After class one recent afternoon at New Dorp High School on Staten Island, health and science teacher Theresa Dunlap Kutza was comically busy.
Buzzing around her room in a festive red sweater, the former nurse collected permission slips for an upcoming class trip to view a live surgery, thanked some students for creating the holiday decorations she’d asked for (photos of famous scientists in Santa hats), and fielded a reporter’s questions about the award she won this month for exceptional science teaching.
“I feel like I got an award for doing something I love!” said Kutza, who has taught at New Dorp for the past 13 years.
When Kutza first moved to the classroom after 17 years working in hospitals, she applied her nurse’s efficiency to teaching, making sure to cover the entire textbook each year. But over time, she realized that to absorb the material, students really have to do something with it.
So now, Kutza, who was one of seven city educators this year to win a $5,000 Sloan Award for Excellence in Teaching Science and Mathematics, has her freshmen handle real oysters and debate the best way to contain Ebola. In her neuroscience class, students study meditation and hypothetical zombie brains. And in anatomy and physiology, Kutza asks them to solve actual medical mysteries.
“She takes everything beyond the classroom,” said Principal Deirdre DeAngelis, adding that faculty and students alike celebrated when Kutza won the award this month, which also brings $2,500 to each winner’s school. “Everyone felt like, ‘You deserve it.’”
Chalkbeat stopped by Kutza’s college-level anatomy and physiology class last week, where students played the part of doctors trying to diagnose a woman’s illness based on a case study Kutza found in a magazine. Below are the highlights from the lesson, which came after a unit on cells.
10:28 a.m. Not one to waste time, Kutza started class promptly at the bell, asking students to describe in their notebooks different kinds of membranes.
That was followed by a brief discussion, where Kutza reminded students of the distinction between serous and mucous membranes.
“If you were to miniaturize yourself and walk along the mucus membrane,” she said, noting its porousness, “you’d be able to get outside of the body.”
10:41 a.m. Now they were ready to meet the sick woman in the case study. After Kutza reminded the students to take detailed notes like doctors do, she read them the story.
The middle-aged woman had lost consciousness in a department store bathroom, surrounded by a pool of bloody diarrhea, Kutza read. Paramedics found her heart racing and her blood pressure dangerously low. Later, it was determined that her blood had lost its ability to clot.
10:46 a.m. The students’ first task was to list clues they had heard. They noted that the woman took antidepressants and had been in good health before the incident, except for one time when she’d suffered similar symptoms.

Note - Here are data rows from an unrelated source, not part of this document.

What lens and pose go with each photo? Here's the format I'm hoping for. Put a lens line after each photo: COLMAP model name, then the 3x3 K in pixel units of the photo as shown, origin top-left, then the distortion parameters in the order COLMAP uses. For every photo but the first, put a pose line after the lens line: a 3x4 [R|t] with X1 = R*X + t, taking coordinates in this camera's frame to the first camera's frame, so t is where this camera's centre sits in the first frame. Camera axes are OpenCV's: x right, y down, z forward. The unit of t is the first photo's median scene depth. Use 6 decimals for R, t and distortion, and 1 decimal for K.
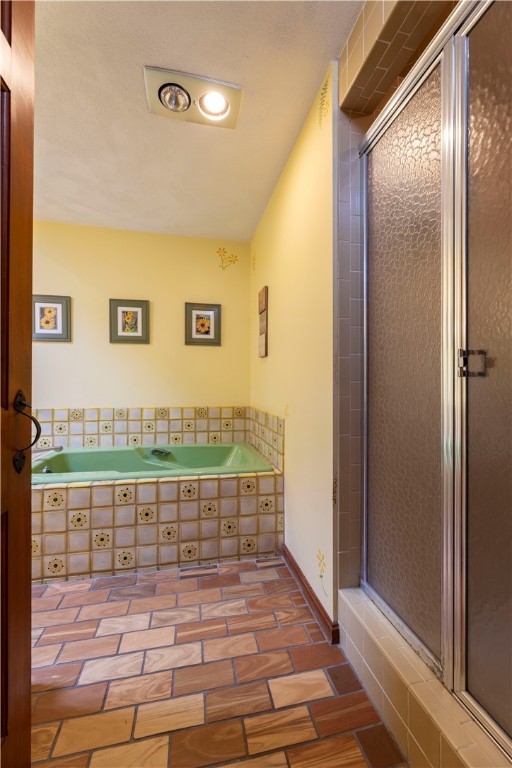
lens RADIAL K [[310.7, 0, 257.1], [0, 310.7, 385.5], [0, 0, 1]] dist [0.002059, 0.000876]
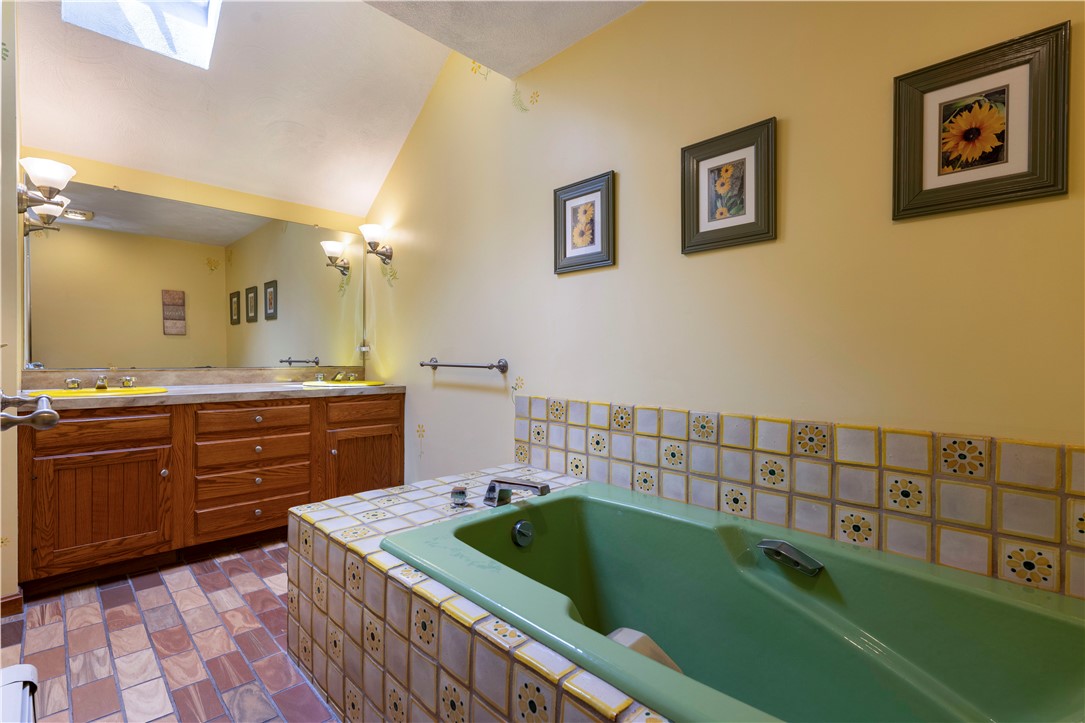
lens RADIAL K [[502.2, 0, 540.0], [0, 502.2, 359.1], [0, 0, 1]] dist [0.001877, -0.000449]
pose [[0.529300, 0.005029, -0.848420, -0.001571], [-0.012666, 0.999918, -0.001975, 0.007798], [0.848340, 0.011792, 0.529320, 0.491408]]
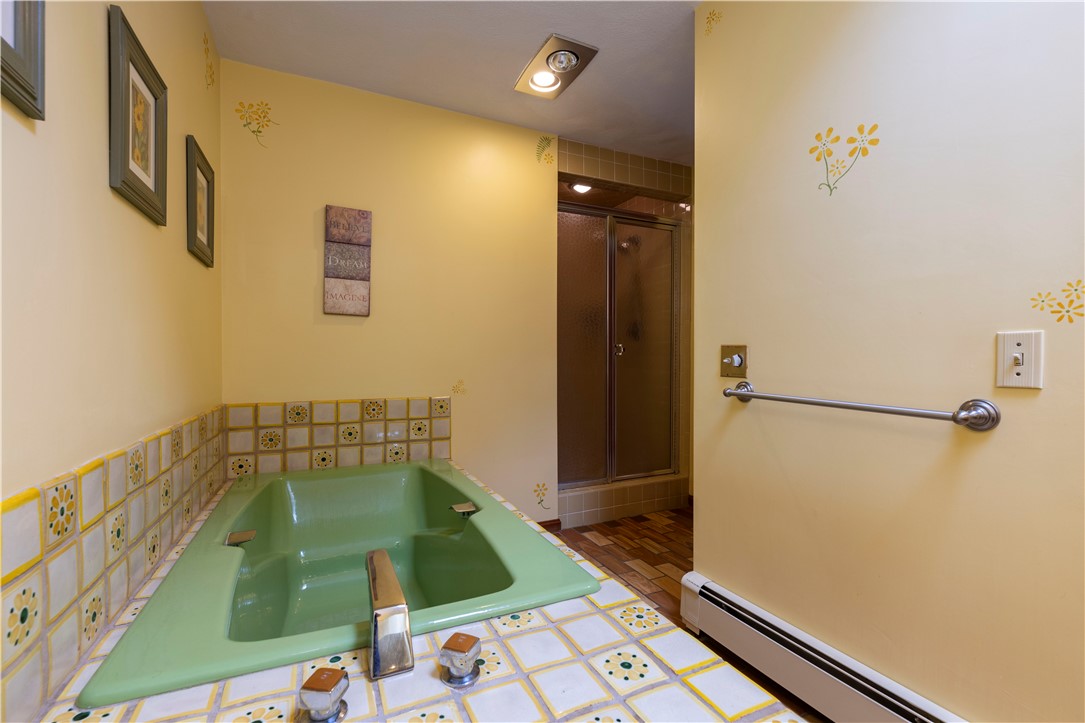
lens RADIAL K [[467.6, 0, 545.2], [0, 467.6, 360.6], [0, 0, 1]] dist [-0.009547, -0.000480]
pose [[-0.223794, -0.008317, 0.974601, -0.927273], [0.008187, 0.999912, 0.010413, -0.000049], [-0.974602, 0.010309, -0.223707, 0.763193]]
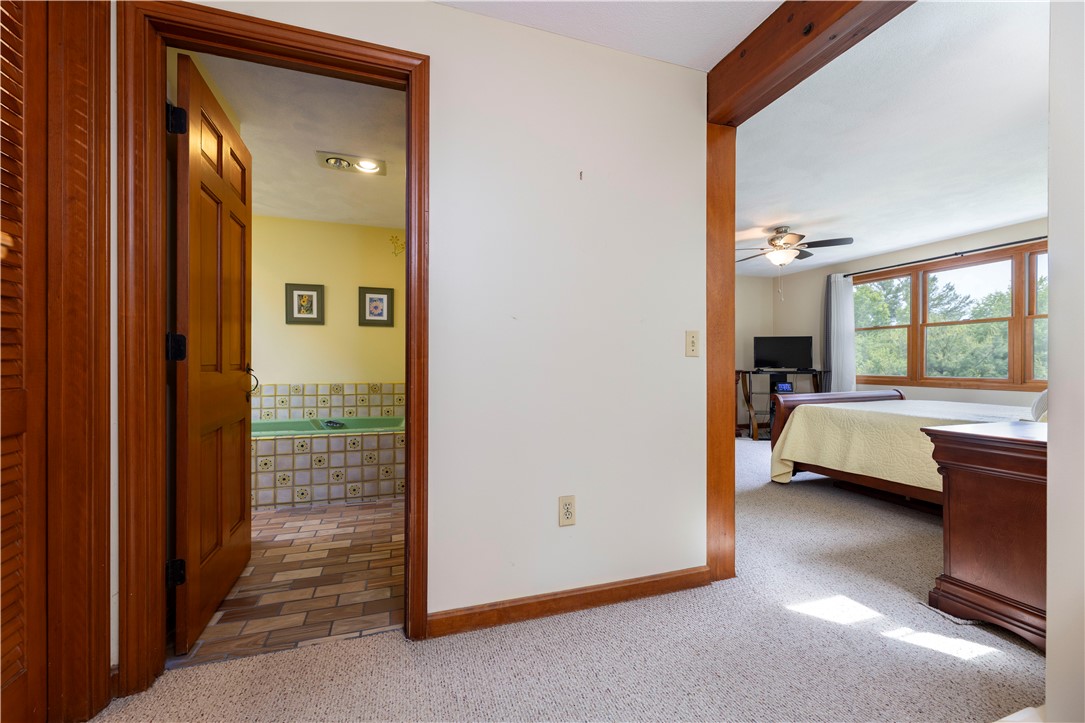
lens RADIAL K [[439.0, 0, 538.3], [0, 439.0, 367.0], [0, 0, 1]] dist [0.002059, 0.000876]
pose [[0.994825, -0.001610, 0.101591, 0.251124], [0.001414, 0.999997, 0.001999, 0.011369], [-0.101594, -0.001845, 0.994824, -0.626966]]
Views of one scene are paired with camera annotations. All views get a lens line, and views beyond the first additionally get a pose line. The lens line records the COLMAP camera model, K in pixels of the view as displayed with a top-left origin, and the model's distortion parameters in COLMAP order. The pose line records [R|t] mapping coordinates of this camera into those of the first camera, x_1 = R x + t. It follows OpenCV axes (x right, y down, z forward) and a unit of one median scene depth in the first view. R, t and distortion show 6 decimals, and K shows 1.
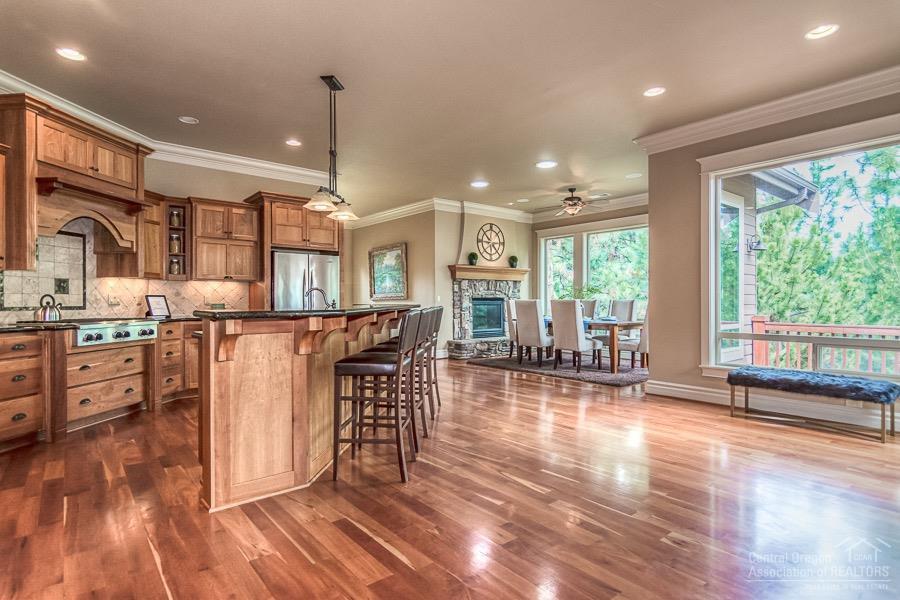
lens RADIAL K [[474.5, 0, 448.6], [0, 474.5, 301.8], [0, 0, 1]] dist [0.002267, -0.000048]
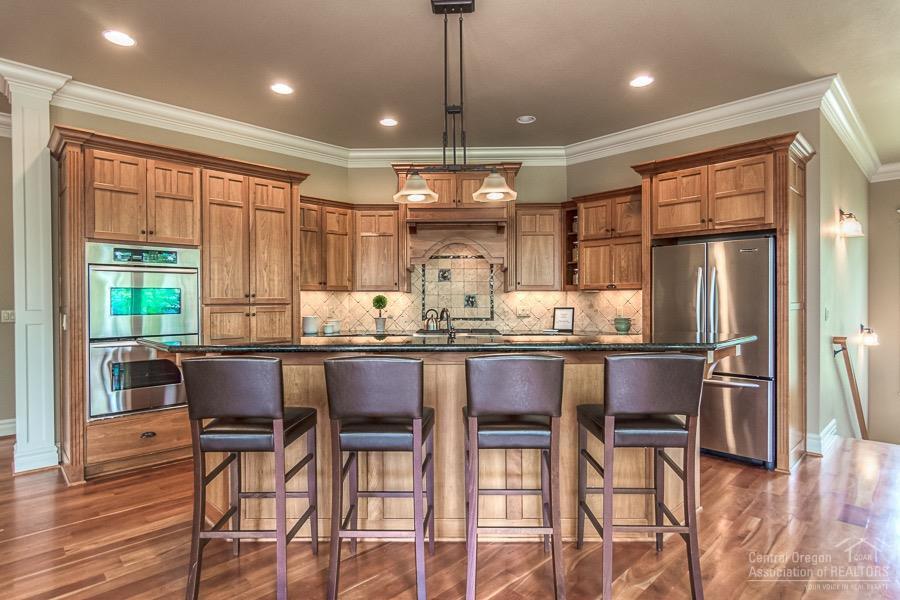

They also ventured some possible causes. One boy suggested that she might have too few platelets, the cells that stop bleeding, while another said she could suffer from hemophilia, a disorder that keeps blood from clotting.
Kutza then asked them to decide what tests to order or referrals to make.
“You’re the doctor,” she told the students. “What are you going to do?”
10:50 a.m. The students conferred with one another, then recommended ordering a blood count, a colonoscopy, and an investigation into the woman’s
medication, in case it caused any relevant side effects.
They were on the right track. The doctor in the story had, in fact, conducted a colonoscopy, Kutza read, and it turned out that the woman’s medication was part of the problem. Now, Kutza told the students, it was finally time to diagnose the cause of the medical scare.
11:04 a.m. Before class, Kutza had cautioned a visitor that the students might not be able to solve the mystery. Now, she told the class that anyone who did would get extra credit on an upcoming test. She asked the students to deliberate, but within 10 seconds a girl raised her hand.
“It could be a problem with the mast cells,” the girl said, referring to certain white blood cells that produce chemicals that can cause low blood pressure and also stop blood from clotting. Another girl added, “She might have an excessive amount of mast cells.”
They were exactly right: The woman suffered from a rare disease in which the body has too many of those cells, and certain medications can trigger the cells to cause the symptoms the woman experienced. The two girls and the boy who had flagged the antidepressants all received extra credit.
“I’m really proud of you guys,” Kutza said. “That was good.”
After class, junior Noah Putney, who plans to study medicine, said case studies like that remind him why he should care about cells and membranes.
“You get to see how what you’re learning can actually apply to what you’re going to do in the future,” he said.